Met de inwerkingtreding van de Omgevingswet is de onlosmakelijke samenhang tussen verschillende activiteiten komen te vervallen. Dat betekent dat je sinds 1 januari 2024 niet meer verplicht bent meerdere activiteiten in één keer aan te vragen als één handeling betrekking heeft op meerdere activiteiten. Denk bij voorbeeld aan het verbouwen van een monument. Daarvoor heb je een omgevingsvergunning voor de omgevingsplanactiviteit bouwwerken nodig én een omgevingsvergunning voor de monumentenactiviteit. Op grond van de Wabo moesten die activiteiten dan samen in één aanvraag worden aangevraagd. Op grond van de Omgevingswet kan een omgevingsvergunning voor verschillende activiteiten zowel los van elkaar als gelijktijdig worden aangevraagd. Indien een activiteit niet wordt aangevraagd, valt deze in beginsel buiten de reikwijdte van een wel aangevraagde en vergunde activiteit.
De rechtbank Gelderland heeft in een uitspraak van 9 mei jl. echter geoordeeld dat bij een aanvraag voor een buitenplanse omgevingsplanactiviteit (een activiteit die in strijd is met het gemeentelijke omgevingsplan) vanwege het criterium van een evenwichtige toedeling van functies aan locaties wél van belang kan zijn of andere aan de orde zijnde activiteiten niet op voorhand de uitvoering van de aangevraagde vergunning onmogelijk maken. Het gaat dan dus om een uitvoerbaarheidstoets. In dat verband kan het nodig zijn onderzoek naar de uitvoerbaarheid van andere activiteiten te laten uitvoeren.
In de casus van de rechtbank Gelderland ging het om een aanvraag om een buitenplanse omgevingsplanactiviteit.
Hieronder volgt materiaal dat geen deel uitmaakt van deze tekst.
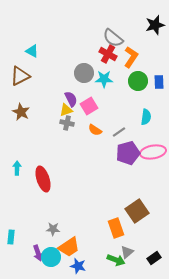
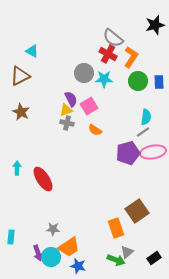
gray line: moved 24 px right
red ellipse: rotated 15 degrees counterclockwise
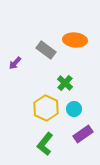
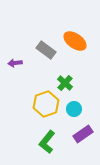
orange ellipse: moved 1 px down; rotated 30 degrees clockwise
purple arrow: rotated 40 degrees clockwise
yellow hexagon: moved 4 px up; rotated 15 degrees clockwise
green L-shape: moved 2 px right, 2 px up
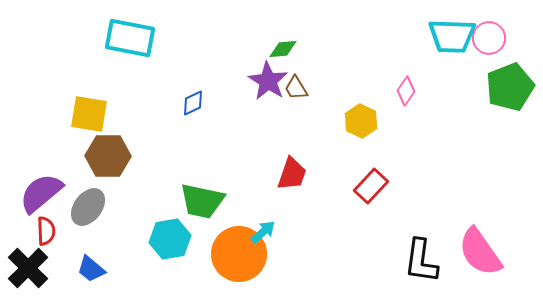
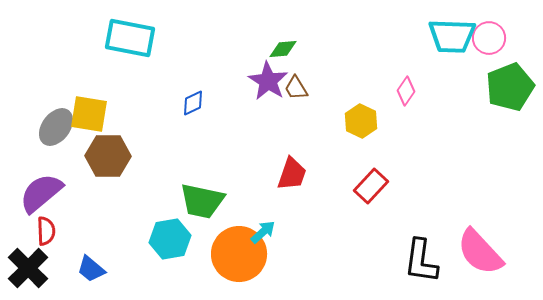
gray ellipse: moved 32 px left, 80 px up
pink semicircle: rotated 8 degrees counterclockwise
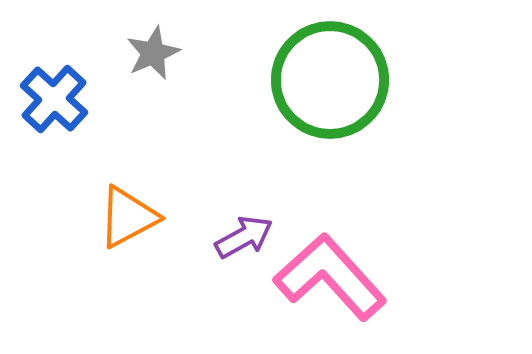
De Natura 2000-activiteit en de Flora- en fauna-activiteit waren niet gelijktijdig met de buitenplanse omgevingsplanactiviteit aangevraagd. Volgens de rechtbank Gelderland gaat de uitvoerbaarheidstoets niet zo ver dat bij alle buitenplanse omgevingsplanactiviteiten een quickscan inzake de soortenbescherming en de gebiedsbescherming vereist is. Volgens de rechtbank kan in voorkomende gevallen worden volstaan met een kwalitatieve beoordeling, te weten een vergelijking van de oude en nieuwe situatie voor die aspecten. De gemeente kon dus volstaan met een kwalitatieve beoordeling van de aspecten soortenbescherming en gebiedsbescherming.
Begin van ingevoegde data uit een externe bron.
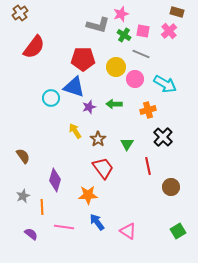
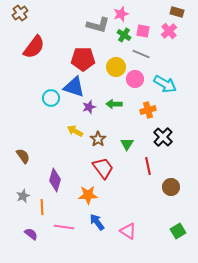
yellow arrow: rotated 28 degrees counterclockwise
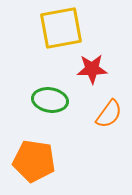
We zullen af moeten wachten of de Raad van State op dezelfde wijze oordeelt als de rechtbank Gelderland.
Een binnenplanse omgevingsplanactiviteit bouwen hoeft niet te worden getoetst aan het criterium van een evenwichtige toedeling van functies aan locaties
In de uitspraak van de rechtbank Limburg van 27 mei jl. is geoordeeld dat voor een binnenplanse omgevingsplanactiviteit bouwen op grond van de Omgevingswet hetzelfde limitatieve-imperatieve stelsel geldt als op grond van de Wabo. Dat betekent dat een plan dat aan de gebruiks- en bouwregels van het gemeentelijke omgevingsplan én aan de redelijke eisen van welstand voldoet, móet worden vergund. Het plan mag dan niet worden getoetst aan het criterium van een evenwichtige toedeling van functies aan locaties (voor de inwerkingtreding van de Omgevingswet het criterium van een goede ruimtelijke ordening).
E zijn reeds diverse rechtbanken die dit hebben geoordeeld. Uit de toelichting op artikel 22.29 Bruidsschat blijkt ook dat artikel 22.29 een voortzetting van artikel 2.10 lid 1 onder c en d Wabo is. Ook wat dit betreft zal echter moeten worden afgewacht wat de Raad van State gaat oordelen.
Naast het verkrijgen van een binnenplanse omgevingsplanactiviteit bouwen, kan ook nog een omgevingsvergunning voor de technische bouwactiviteit vereist zijn. Onder de Omgevingswet is de “oude” bouwvergunning gesplitst in een ruimtelijke bouwactiviteit en een technische bouwactiviteit. Zoals hiervoor al aan de orde kwam, bepaalt de aanvrager of hij deze activiteiten gelijktijdig aanvraagt of niet.